It is now two years and eight months later, and none of these weapons or stockpiles or assembly lines or mobile labs have been found. The only explanation the White House has offered up is that it was given faulty intelligence. Many Americans believe that the Bush regime chose faulty, hyped intelligence because it believed it could not otherwise get either the public or Congress to approve the war.

The mainstream press is no longer timid. But it, too, has suffered some major credibility failures, the most scrutinized of them having occurred at two superior papers, The New York Times and The Washington Post. Responsible journalism— responsible to the public—needs to find its footing and spirit again.

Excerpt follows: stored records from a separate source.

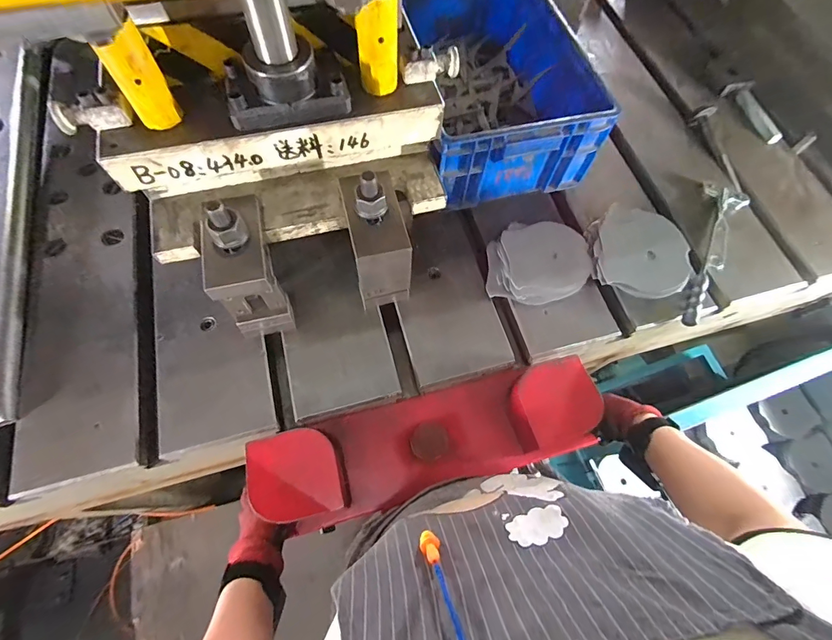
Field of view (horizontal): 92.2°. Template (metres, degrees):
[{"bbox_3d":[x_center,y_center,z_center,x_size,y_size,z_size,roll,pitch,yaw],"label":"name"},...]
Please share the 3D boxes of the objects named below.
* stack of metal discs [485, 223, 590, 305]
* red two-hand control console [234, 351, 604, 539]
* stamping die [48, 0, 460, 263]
[{"bbox_3d":[0.214,-0.097,0.706,0.171,0.082,0.139,5,67,-1],"label":"stack of metal discs"},{"bbox_3d":[0.022,0.181,0.614,0.499,0.116,0.156,-14,68,-16],"label":"red two-hand control console"},{"bbox_3d":[-0.179,-0.267,0.537,0.476,0.273,0.211,-15,68,-9],"label":"stamping die"}]

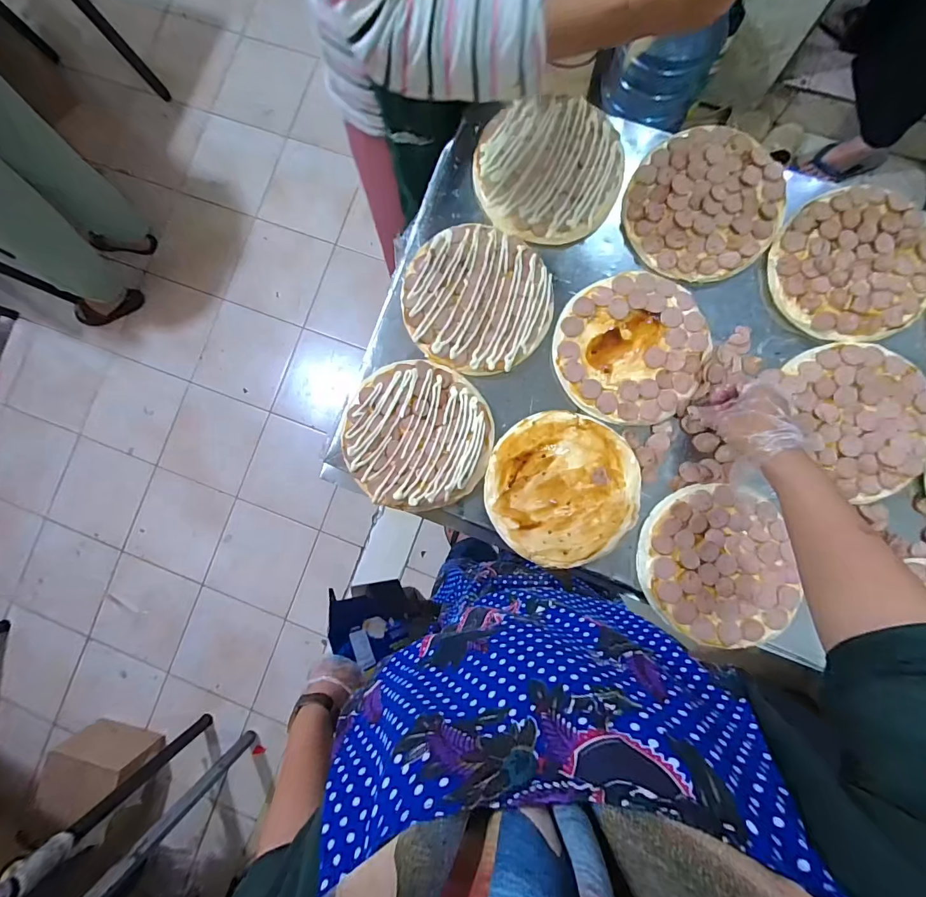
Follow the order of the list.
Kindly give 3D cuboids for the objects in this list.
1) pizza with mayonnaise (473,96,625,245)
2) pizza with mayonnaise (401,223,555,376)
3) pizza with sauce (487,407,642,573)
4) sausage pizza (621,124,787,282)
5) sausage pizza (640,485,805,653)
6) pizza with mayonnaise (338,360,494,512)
[{"bbox_3d":[0.114,-0.384,0.595,0.201,0.020,0.190,0,85,6],"label":"pizza with mayonnaise"},{"bbox_3d":[0.019,-0.203,0.583,0.198,0.029,0.189,0,85,6],"label":"pizza with mayonnaise"},{"bbox_3d":[0.130,0.051,0.561,0.192,0.011,0.192,0,85,6],"label":"pizza with sauce"},{"bbox_3d":[0.322,-0.328,0.573,0.195,0.011,0.193,0,85,6],"label":"sausage pizza"},{"bbox_3d":[0.320,0.147,0.544,0.179,0.024,0.195,0,85,6],"label":"sausage pizza"},{"bbox_3d":[-0.060,-0.018,0.575,0.191,0.023,0.190,0,85,6],"label":"pizza with mayonnaise"}]

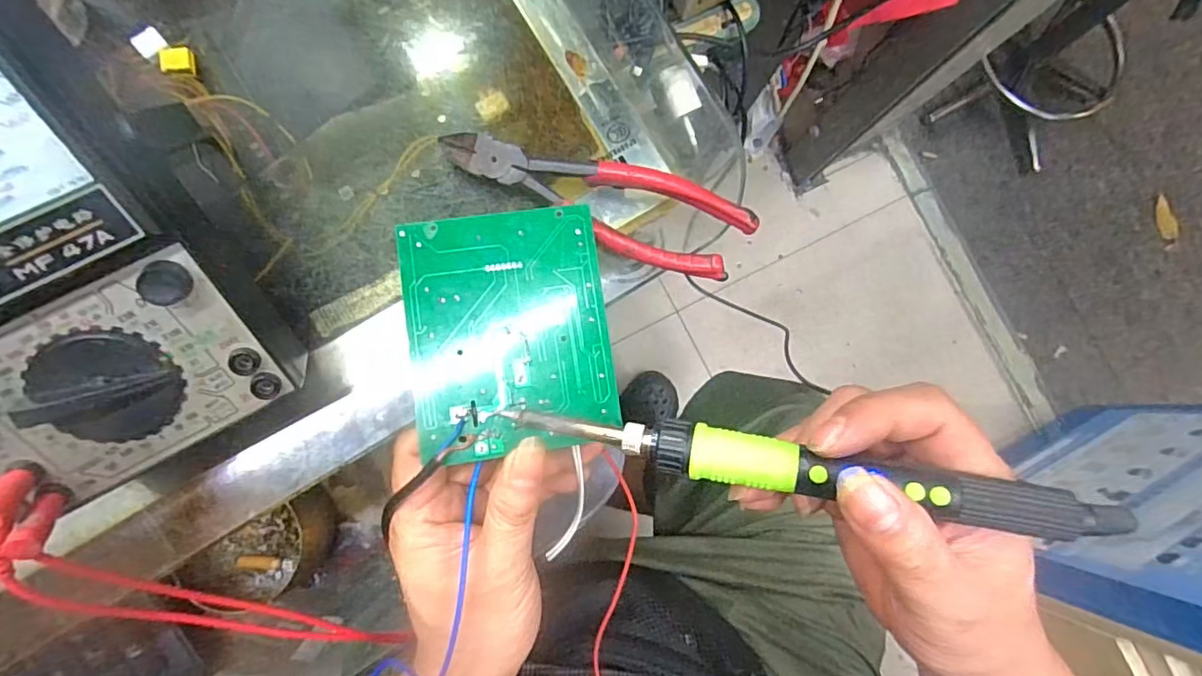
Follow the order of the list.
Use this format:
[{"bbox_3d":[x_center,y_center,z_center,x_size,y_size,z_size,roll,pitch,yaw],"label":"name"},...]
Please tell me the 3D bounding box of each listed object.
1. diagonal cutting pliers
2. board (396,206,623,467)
[{"bbox_3d":[-0.003,-0.068,0.278,0.152,0.013,0.044,19,82,-3],"label":"diagonal cutting pliers"},{"bbox_3d":[-0.043,-0.004,0.263,0.090,0.005,0.109,-8,84,-6],"label":"board"}]

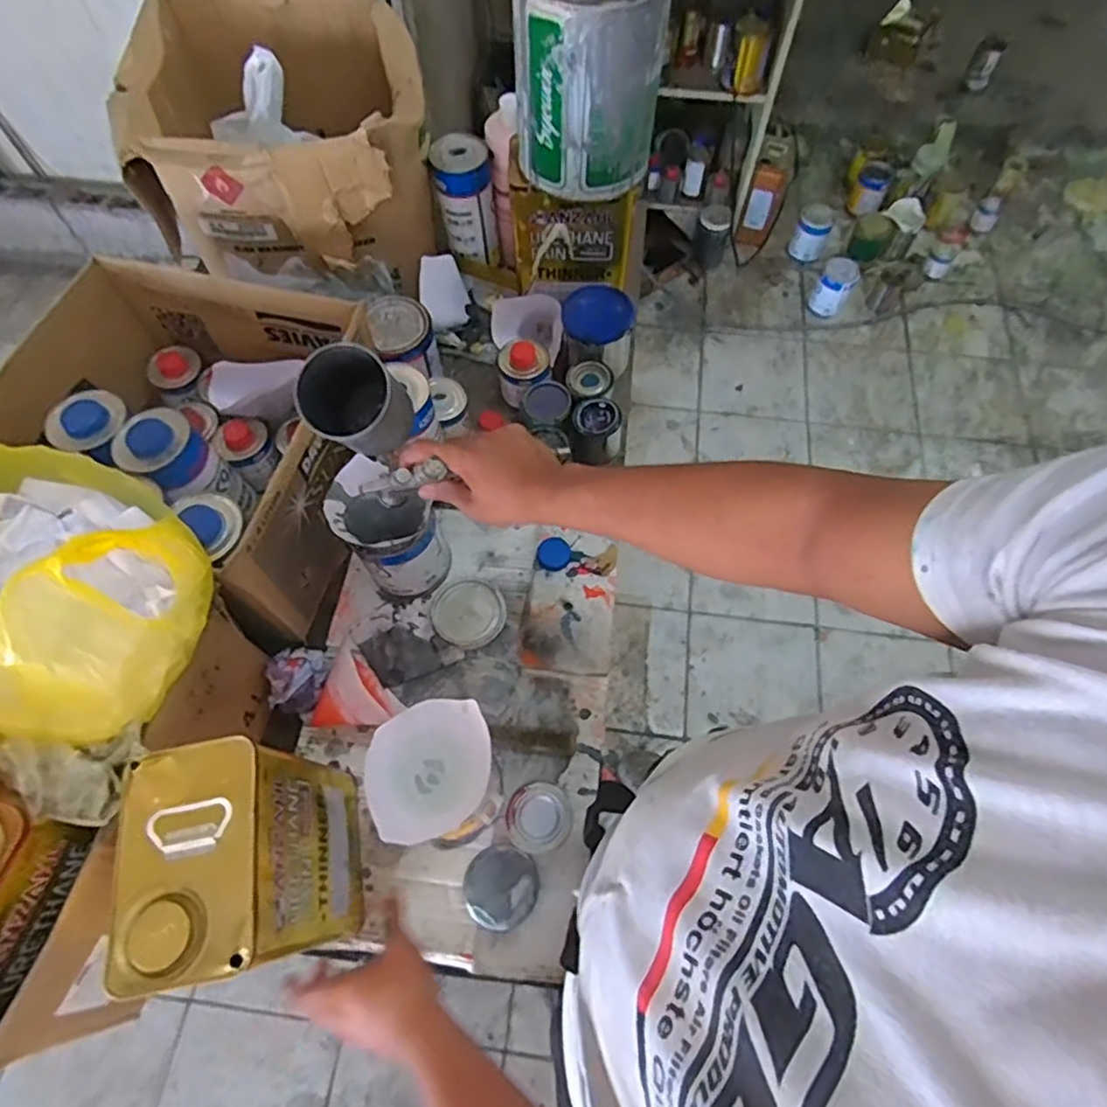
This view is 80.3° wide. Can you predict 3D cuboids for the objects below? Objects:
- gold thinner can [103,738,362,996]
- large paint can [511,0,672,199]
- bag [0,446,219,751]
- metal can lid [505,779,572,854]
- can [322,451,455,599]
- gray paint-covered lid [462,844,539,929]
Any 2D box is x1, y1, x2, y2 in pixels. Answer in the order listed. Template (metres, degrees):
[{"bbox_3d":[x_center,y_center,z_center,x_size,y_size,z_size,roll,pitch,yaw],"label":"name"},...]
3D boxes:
[{"bbox_3d":[-0.265,0.272,0.585,0.106,0.221,0.157,-9,65,-3],"label":"gold thinner can"},{"bbox_3d":[0.042,-0.559,0.753,0.161,0.207,0.166,4,65,3],"label":"large paint can"},{"bbox_3d":[-0.467,0.031,0.540,0.291,0.166,0.250,5,65,4],"label":"bag"},{"bbox_3d":[-0.014,0.263,0.654,0.065,0.009,0.064,3,73,-9],"label":"metal can lid"},{"bbox_3d":[-0.197,-0.025,0.796,0.104,0.146,0.122,-42,71,-17],"label":"can"},{"bbox_3d":[-0.055,0.351,0.693,0.078,0.012,0.078,2,49,-2],"label":"gray paint-covered lid"}]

The public itself is troubled, nervous, seeking diversion. Confidence in the government and other institutions is very wobbly. The Bush presidency tried—and is still seeking—to make radical changes in the nation's social-support structure but has failed to demonstrate it has the competence to make these changes work for the majority of Americans. Next to the war, reducing the taxes of the wealthy has been the signature act of this White House.

From the start of the Bush presidency in 2001, senior White House officials have been telling reporters, usually anonymously, that because journalists are reality based, they cannot understand or relate to the Bush administration, since it is pursuing a "bold," God-guided doctrine that intends to create its own reality. Iraq was clearly one of those bold ventures, and because the planning behind it was both flawed and unrealistic, the nation is now suffering psychologically and materially.

Many nonpartisan voices across the country have urged Bush to come forward and admit his mistakes, arguing that the public will respond to such honesty. But there is still no sign of any acknowledgment of error, hardly a hint of humility. The president's message, as recently as his we-will-never-cut-and-run speech November 30, remains: We will persevere until we have "complete victory," and we will not moderate our "bold" policies.

This adamantine stance is visible in virtually every corner of the Bush government. Here is a useful example, from a superb November 27 story by Adam Liptak of the Times. The story was about the rigid Bush policies concerning "enemy combatants" taken prisoner in the Iraq war, who have been allowed almost no legal rights, even those granted by the Geneva Conventions. Most of the prisoners are simply being held indefinitely without trial.